Semper Fidelis said:


> I haven't noticed any decrease at the Starbucks where people are paying about $24/gallon for coffee.


Now that's an interesting way of putting things into perspective. I'd never thought of it that way before.


----------



## JonathanHunt (Aug 3, 2008)

Here in the UK we are paying anywhere between £4.40 - £5.00 a gallon (US)

That's up to nearly $10 a gallon. You got it easy.

How long before someone pipes up 'oh but we have to drive further than you our country is so big'. Well folks, you've always boasted about how great 'big' is, but small can be beautiful too. Over here, a 2 litre engine is a luxury - that's only a matter of readjustment. In the old days (20 or so years ago) average middle class folks would easily have a 3.5 litre engine - but no more.

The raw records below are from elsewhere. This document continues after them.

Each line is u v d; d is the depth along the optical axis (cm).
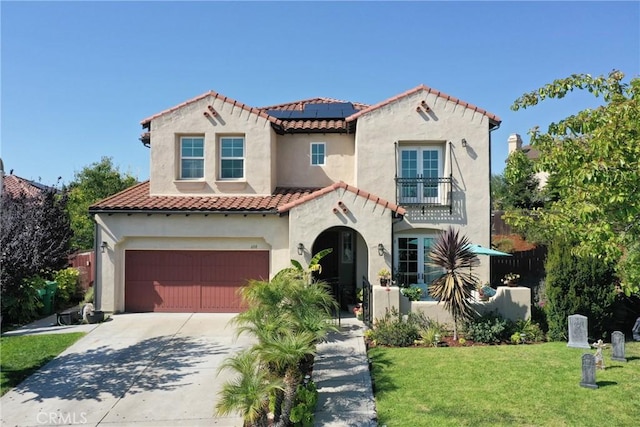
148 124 2000
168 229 1794
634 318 1527
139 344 1420
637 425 848
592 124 922
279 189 2023
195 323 1656
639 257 841
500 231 3303
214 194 1931
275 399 898
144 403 1028
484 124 1847
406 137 1859
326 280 1912
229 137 1970
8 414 980
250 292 1119
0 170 1270
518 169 1119
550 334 1448
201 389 1098
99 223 1792
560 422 863
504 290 1508
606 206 838
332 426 892
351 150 2056
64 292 2012
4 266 1302
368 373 1146
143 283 1831
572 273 1425
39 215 1745
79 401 1038
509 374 1112
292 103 2470
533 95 1077
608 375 1102
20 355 1312
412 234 1866
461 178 1842
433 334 1394
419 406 949
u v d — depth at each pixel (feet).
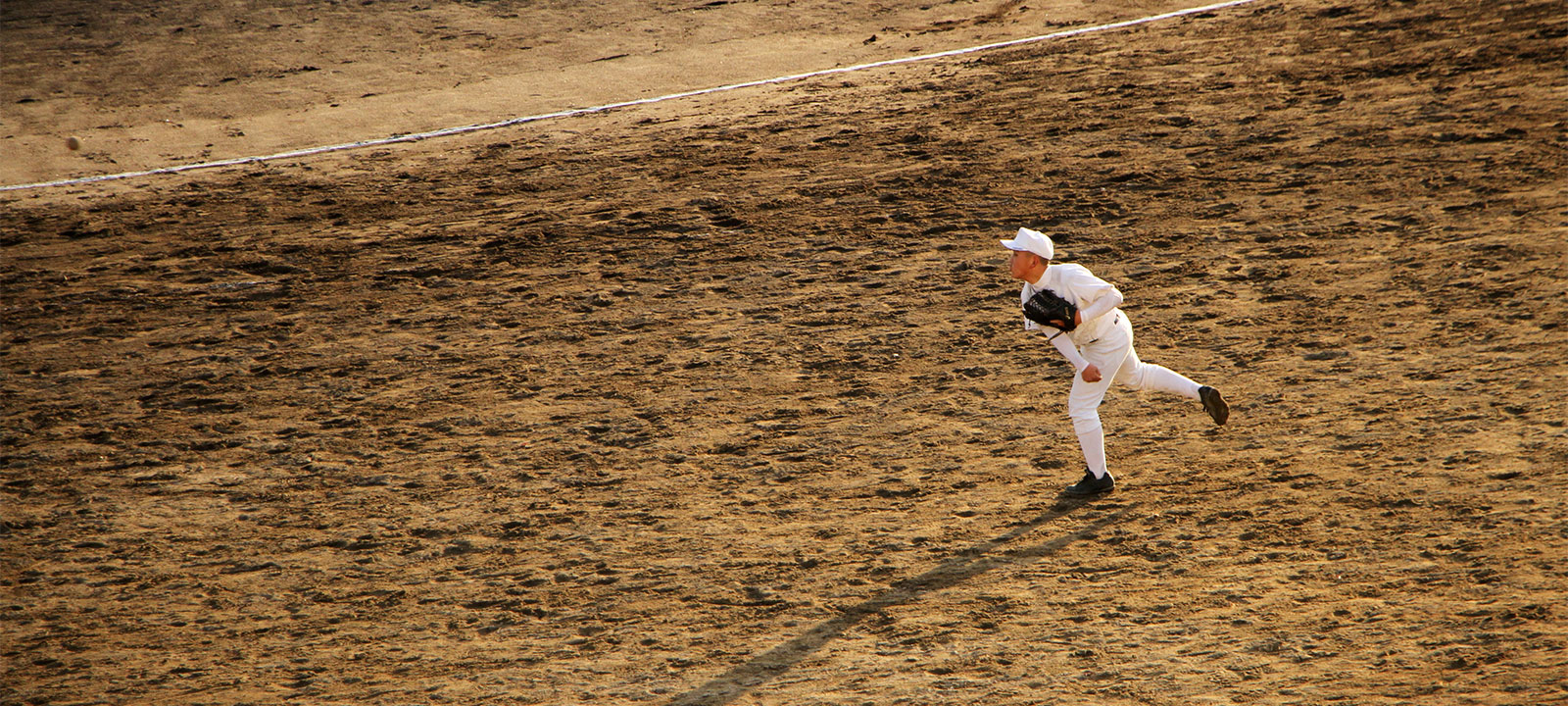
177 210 152.46
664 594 69.10
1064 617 61.98
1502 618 55.98
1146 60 171.01
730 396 95.86
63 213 154.71
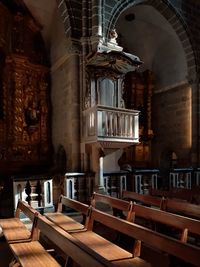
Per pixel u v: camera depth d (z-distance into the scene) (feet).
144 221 23.65
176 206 19.34
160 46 50.98
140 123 51.57
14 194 26.09
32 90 41.34
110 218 14.90
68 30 33.42
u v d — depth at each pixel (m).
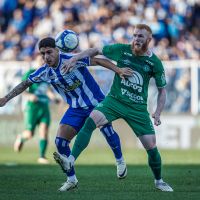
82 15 72.56
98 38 69.75
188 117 61.25
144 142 27.00
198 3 74.88
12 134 63.09
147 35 26.33
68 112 27.83
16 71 61.72
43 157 47.38
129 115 26.83
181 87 61.19
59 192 26.84
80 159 49.41
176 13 73.50
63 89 27.59
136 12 72.75
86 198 24.59
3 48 71.25
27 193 26.52
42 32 71.50
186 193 26.44
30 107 48.72
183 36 71.69
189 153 55.66
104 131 29.62
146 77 26.91
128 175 35.31
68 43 28.52
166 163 44.94
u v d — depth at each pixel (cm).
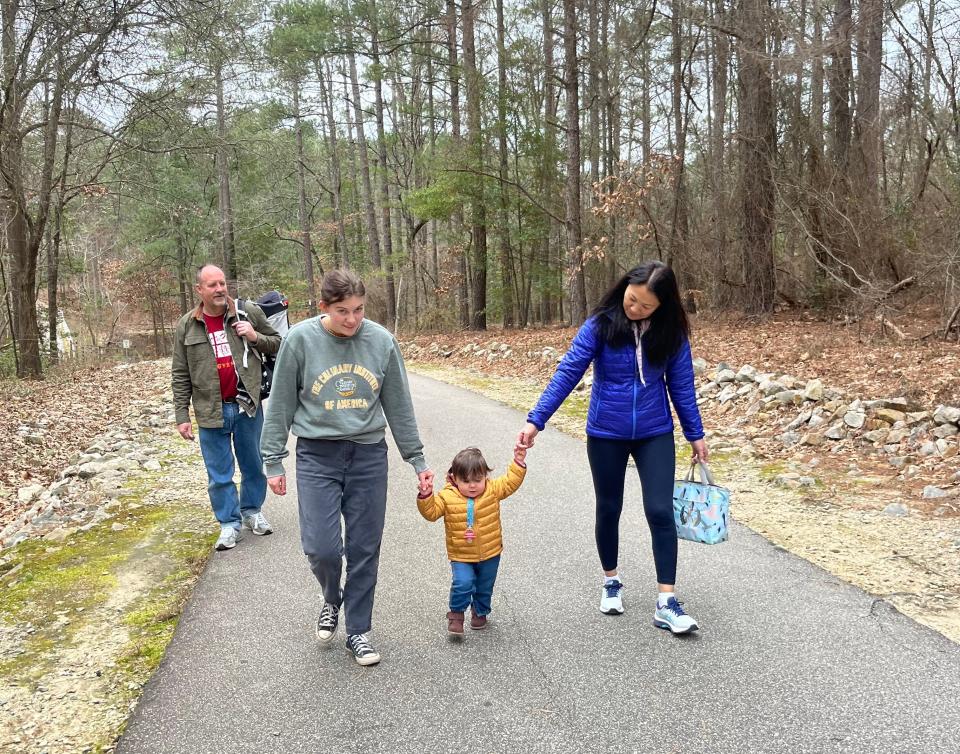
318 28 2158
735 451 737
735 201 1534
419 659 352
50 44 1362
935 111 1293
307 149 4669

I have a 1.6 litre vauxhall zafira (GM) 7 seat small MPV. I can get about 350 miles for £60.00 - up to $120.00 travelling long distances, less about town. How does that compare with what you can get from your motors?


----------



## etexas (Aug 3, 2008)

Semper Fidelis said:


> We just got back to the States. Although the prices were pretty close to what we were paying on Base, they're pretty high as we're in California right now. Just to make you guys feel better, my Pastor in Okinawa (and all who lived on the economy) were paying about $6.50 per gallon.
> 
> What makes things a bit more expensive now is that we have our Suburban again that doesn't exactly get great gas mileage but it's paid for and more economical than buying a new car. We also love it.
> 
> I think gas prices are high but, frankly, it's hardly deserves some of the attention it gets. What it represents for most Americans is less disposable income. I haven't noticed any decrease at the Starbucks where people are paying about $24/gallon for coffee. I also never understood why people pay for bottled water that costs nearly as much depending on where you buy it. I just drink out of the tap.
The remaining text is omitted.